Так как дрезин не оказалось, то, сообщив об этом в Новороссийск, Сидорин получил уведомление, что главнокомандующий высылает за ним бронепоезд. Никаких пояснений и оценки обстановки дано не было.
Крымской угрожали и красные, и “зеленые”. Огромный штабной поезд, который ввиду гористой местности могли везти только четыре паровоза, прицепленных с обеих сторон, двинулся на станцию Тоннельную. Были приняты все меры предосторожности. На случай внезапных нападений на крышах вагонов цепью залегли стрелки. Кроме броневых площадок, входивших в состав поезда, впереди шел бронепоезд, расчищавший рельсы от лавины обозов и отступавших частей. Здесь уже, кроме донских беженцев, шли обозы и части Добровольческого корпуса.
Снова пришлось наблюдать картину тяжелого отхода. Снова ребром встал вопрос: а что же будет с армией и с этими несчастными беженцами через день, через два, когда эта лавина вольется и затопит Новороссийск и когда перед нею будет море? Здесь все, казалось, почувствовали, что катастрофа уже наступает, что наступает последний акт тяжелой народной трагедии, что мы подходим к той исторической драме, имя которой - “Новороссийск”.
Молча смотрели все на картину стихийного движения, которая развертывалась перед глазами.
Тихий весенний вечер. Горы окутаны нежной туманной дымкой. Кругом - дивный горный пейзаж, на фоне которого странным, диким, кошмарным казалось то, что происходило перед глазами. Все ущелье между горами, по которому был проложен железнодорожный путь, было затоплено грандиозным потоком людей, лошадей, верблюдов, мулов, всадников, пеших, бесконечной вереницей обозов. Уже значительная часть калмыков, побросав телеги и кибитки со своим скарбом, едут с женами и детишками на лошадях, за которыми волочатся обрубленные постромки. Некоторые калмычки ехали верхом, имея на руках по одному, по два и даже по три ребенка. Вот едет сморщенный старик-беженец. За ним на исхудалом одре - десятилетний мальчик. Два калмыка гонят стадо верблюдов, от которых лошади испуганно шарахаются во все стороны. Все еще своими станичными таборами идут донские беженцы. Сильно поредели их ряды за последние дни. Вот и сейчас на телеге везут двух больных или умерших - не разберешь. Исхудалые волы и коровы плетутся возле телег. С ожесточением режет постромки беженец, у которого сломалась в телеге ось. Мертвые лошади... Одна, другая, третья... Сколько их - не счесть...
Поезд обгоняет обоз Добровольческого корпуса. По рельсам двигается масса повозок с семьями офицеров.
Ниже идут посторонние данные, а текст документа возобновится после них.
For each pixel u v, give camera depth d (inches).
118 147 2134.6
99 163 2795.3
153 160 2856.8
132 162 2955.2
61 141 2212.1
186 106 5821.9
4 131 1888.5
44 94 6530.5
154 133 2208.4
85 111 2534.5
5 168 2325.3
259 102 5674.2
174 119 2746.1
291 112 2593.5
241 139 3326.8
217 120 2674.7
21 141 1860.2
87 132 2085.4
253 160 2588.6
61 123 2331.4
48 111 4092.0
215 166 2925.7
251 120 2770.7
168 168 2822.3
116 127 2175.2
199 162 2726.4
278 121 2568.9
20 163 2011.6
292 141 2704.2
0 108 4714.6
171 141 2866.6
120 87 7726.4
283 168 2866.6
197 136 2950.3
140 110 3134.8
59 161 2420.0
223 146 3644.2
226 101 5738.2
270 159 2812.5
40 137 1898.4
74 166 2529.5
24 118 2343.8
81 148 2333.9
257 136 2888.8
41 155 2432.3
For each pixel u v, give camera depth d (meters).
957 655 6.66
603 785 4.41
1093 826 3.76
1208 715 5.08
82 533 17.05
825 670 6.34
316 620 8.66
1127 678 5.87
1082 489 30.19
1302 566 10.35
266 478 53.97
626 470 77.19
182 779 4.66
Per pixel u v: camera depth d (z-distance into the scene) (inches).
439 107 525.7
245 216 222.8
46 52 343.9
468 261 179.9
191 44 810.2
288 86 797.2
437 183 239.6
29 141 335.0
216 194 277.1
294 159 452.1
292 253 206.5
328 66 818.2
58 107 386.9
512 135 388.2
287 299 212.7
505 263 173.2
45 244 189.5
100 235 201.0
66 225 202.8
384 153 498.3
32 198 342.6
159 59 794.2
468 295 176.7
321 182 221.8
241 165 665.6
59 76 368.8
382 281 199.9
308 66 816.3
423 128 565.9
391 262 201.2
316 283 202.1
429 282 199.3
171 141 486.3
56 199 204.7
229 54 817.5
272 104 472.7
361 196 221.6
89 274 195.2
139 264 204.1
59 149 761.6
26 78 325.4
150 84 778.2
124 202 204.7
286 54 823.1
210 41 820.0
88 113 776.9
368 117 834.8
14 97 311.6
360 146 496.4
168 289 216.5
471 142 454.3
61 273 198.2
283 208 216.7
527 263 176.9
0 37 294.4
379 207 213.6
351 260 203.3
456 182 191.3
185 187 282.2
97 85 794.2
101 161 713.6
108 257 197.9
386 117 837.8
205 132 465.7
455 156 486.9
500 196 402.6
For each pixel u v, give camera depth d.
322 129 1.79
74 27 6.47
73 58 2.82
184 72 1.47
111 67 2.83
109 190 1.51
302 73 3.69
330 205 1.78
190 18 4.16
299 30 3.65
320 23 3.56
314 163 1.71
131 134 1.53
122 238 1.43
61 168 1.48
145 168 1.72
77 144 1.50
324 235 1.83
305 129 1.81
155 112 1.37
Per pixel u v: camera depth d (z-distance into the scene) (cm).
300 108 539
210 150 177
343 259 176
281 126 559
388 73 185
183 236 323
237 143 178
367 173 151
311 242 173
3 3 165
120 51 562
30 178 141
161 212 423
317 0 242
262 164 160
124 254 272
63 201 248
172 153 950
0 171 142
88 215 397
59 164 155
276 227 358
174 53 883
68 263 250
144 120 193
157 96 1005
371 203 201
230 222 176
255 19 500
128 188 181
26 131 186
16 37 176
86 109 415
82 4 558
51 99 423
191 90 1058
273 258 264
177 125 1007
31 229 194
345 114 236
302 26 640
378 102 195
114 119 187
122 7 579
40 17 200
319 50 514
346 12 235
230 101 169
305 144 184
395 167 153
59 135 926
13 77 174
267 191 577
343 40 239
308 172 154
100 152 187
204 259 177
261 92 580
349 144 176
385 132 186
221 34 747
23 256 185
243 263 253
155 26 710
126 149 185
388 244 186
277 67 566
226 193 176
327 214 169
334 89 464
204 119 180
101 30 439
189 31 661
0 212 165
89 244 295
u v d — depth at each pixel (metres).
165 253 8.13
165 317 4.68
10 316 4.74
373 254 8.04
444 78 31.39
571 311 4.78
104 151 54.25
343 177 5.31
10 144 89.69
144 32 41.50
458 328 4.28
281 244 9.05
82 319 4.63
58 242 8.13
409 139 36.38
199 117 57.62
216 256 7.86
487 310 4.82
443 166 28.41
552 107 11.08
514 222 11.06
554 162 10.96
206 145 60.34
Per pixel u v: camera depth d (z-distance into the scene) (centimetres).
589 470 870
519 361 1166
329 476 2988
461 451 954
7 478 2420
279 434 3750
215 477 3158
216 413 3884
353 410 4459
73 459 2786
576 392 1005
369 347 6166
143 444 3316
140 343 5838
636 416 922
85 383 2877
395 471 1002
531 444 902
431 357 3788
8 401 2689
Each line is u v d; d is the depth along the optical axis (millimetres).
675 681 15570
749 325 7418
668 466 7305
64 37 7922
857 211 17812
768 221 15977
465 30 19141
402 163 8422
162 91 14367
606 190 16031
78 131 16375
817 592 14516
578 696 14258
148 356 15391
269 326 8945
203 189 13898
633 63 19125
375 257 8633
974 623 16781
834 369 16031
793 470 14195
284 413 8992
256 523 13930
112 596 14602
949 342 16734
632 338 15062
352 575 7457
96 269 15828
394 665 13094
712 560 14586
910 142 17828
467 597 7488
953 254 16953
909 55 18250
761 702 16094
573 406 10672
Вот идет группа израненных старых полковников и генералов. Вот шагает офицер с женой. Другая супружеская чета отдыхает, сидя на камне. На лицах их тяжелая, безнадежная тоска и апатия. Едут верхом на мужских седлах изящные женщины. Шагом продвигается экипаж с генералом. За ним - семья донского казака с телятами и детьми на телеге, за которой идут волы. Обоз корниловцев... Офицеры сами правят лошадьми...
И у каждого, находившегося в этом потоке, в этой лавине, неотвязно стоял один вопрос: а что же будет с нами в Новороссийске?